TEXTE CHOISI —

↓

Toutefois, le légataire n'aurait pas droit aux fruits que l'héritier a pu toucher dans l'intervalle écoulé depuis le décès jusqu'à la réalisation de la condition. C'est ce que l'on peut induire par argument de l'art. 1014, qui n'accorde les fruits au légataire qu'à compter de sa demande en délivrance ou de la délivrance qui lui aurait été volontairement consentie.

Dans l'intervalle qui s'écoule entre le décès du testateur et la réalisation de la condition, le légataire à un droit conditionnel (avant le décès du testateur il n'avait aucun droit). Il pourra donc accomplir des actes conservatoires, par exemple inscrire l'hypothèque légale que lui accorde l'art. 1017 ou le droit de séparation des patrimoines résultant pour lui de l'art. 2111 (arg. art. 1180).

↑

EXERCICE 1 —
Répondez aux questions suivantes d'après le texte choisi :
(a) À compter de quel moment l'art. 1014 accorde-t-il les fruits au légataire ?
(b) Quel droit le légataire avait-il avant le décès du testateur ?
(c) Quel article accorde au légataire l'hypothèque légale ?
EXERCICE 2 —
Reproduisez à l'identique tout le passage du texte choisi, depuis « Toutefois, le légataire » jusqu'à « (arg. art. 1180). ».
EXERCICE 3 —
Présentez sous forme de liste le paragraphe du texte choisi qui commence par « Dans l'intervalle qui s'écoule », en conservant ses informations essentielles.

EXTRAIT DE DONNÉES —
↓

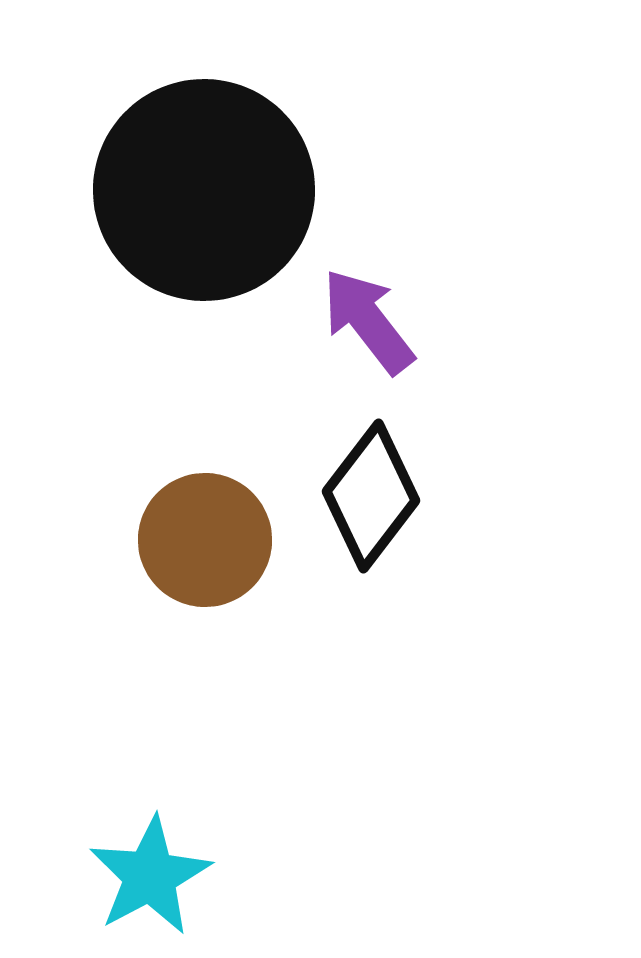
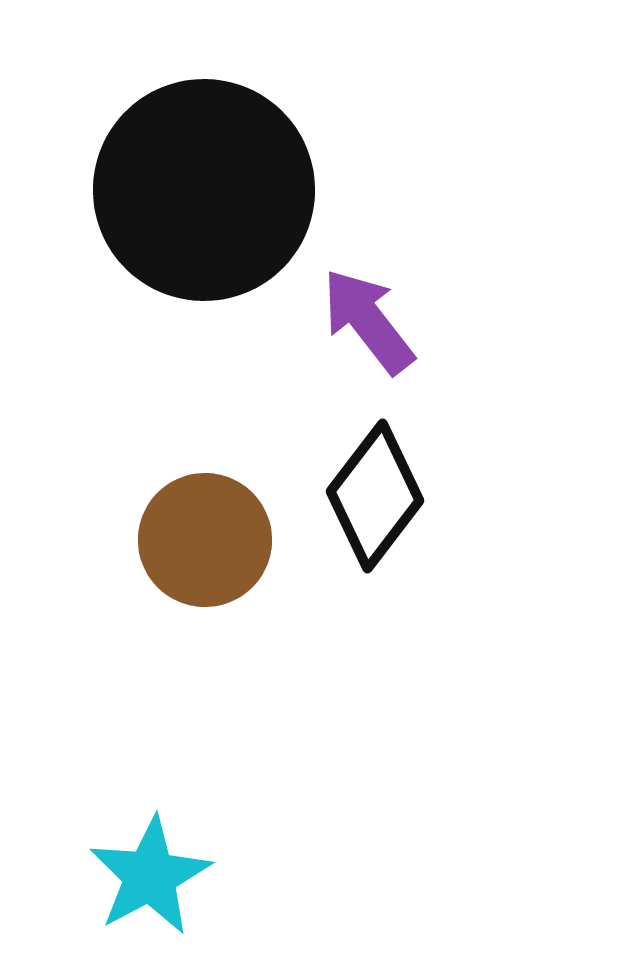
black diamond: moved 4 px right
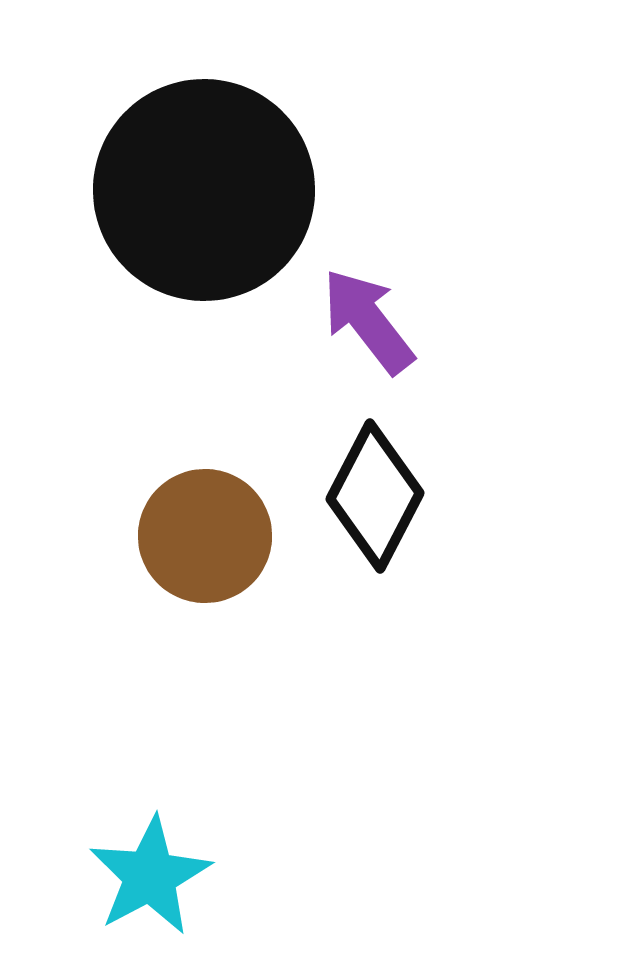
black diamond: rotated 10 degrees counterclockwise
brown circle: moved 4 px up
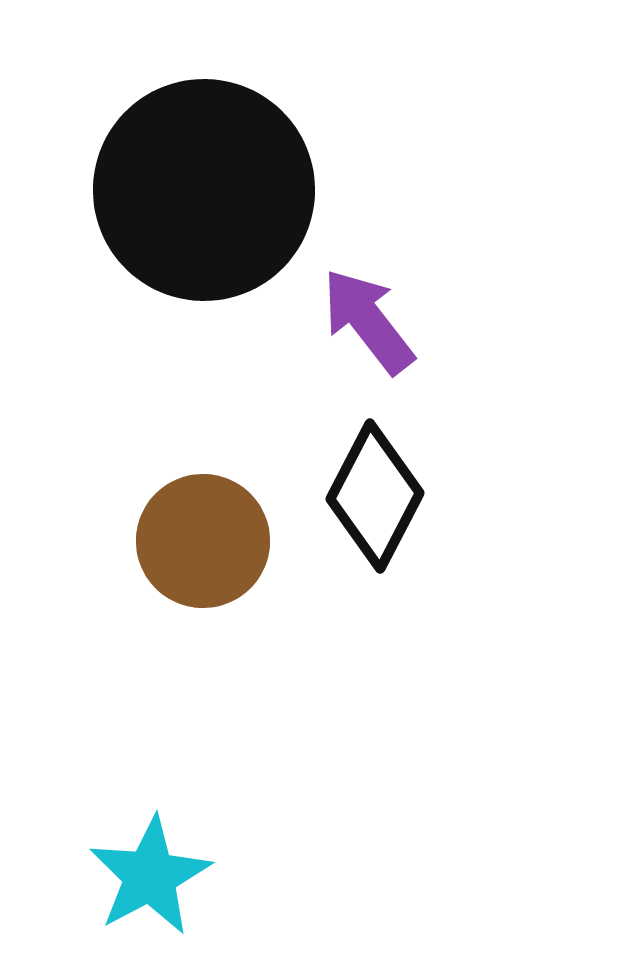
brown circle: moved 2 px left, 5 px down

↑

RÉPONSE RÉDIGÉE 1 —
(a) À compter de sa demande en délivrance ou de la délivrance qui lui aurait été volontairement consentie.
(b) Aucun droit.
(c) L'art. 1017.

RÉPONSE RÉDIGÉE 2 —
Toutefois, le légataire n'aurait pas droit aux fruits que l'héritier a pu toucher dans l'intervalle écoulé depuis le décès jusqu'à la réalisation de la condition. C'est ce que l'on peut induire par argument de l'art. 1014, qui n'accorde les fruits au légataire qu'à compter de sa demande en délivrance ou de la délivrance qui lui aurait été volontairement consentie.

Dans l'intervalle qui s'écoule entre le décès du testateur et la réalisation de la condition, le légataire à un droit conditionnel (avant le décès du testateur il n'avait aucun droit). Il pourra donc accomplir des actes conservatoires, par exemple inscrire l'hypothèque légale que lui accorde l'art. 1017 ou le droit de séparation des patrimoines résultant pour lui de l'art. 2111 (arg. art. 1180).

RÉPONSE RÉDIGÉE 3 —
- Entre le décès du testateur et la réalisation de la condition, le légataire a un droit conditionnel. Avant le décès, il n'avait aucun droit.
- Il peut donc accomplir des actes conservatoires (arg. art. 1180), par exemple inscrire :
  - l'hypothèque légale que lui accorde l'art. 1017 ;
  - le droit de séparation des patrimoines résultant de l'art. 2111.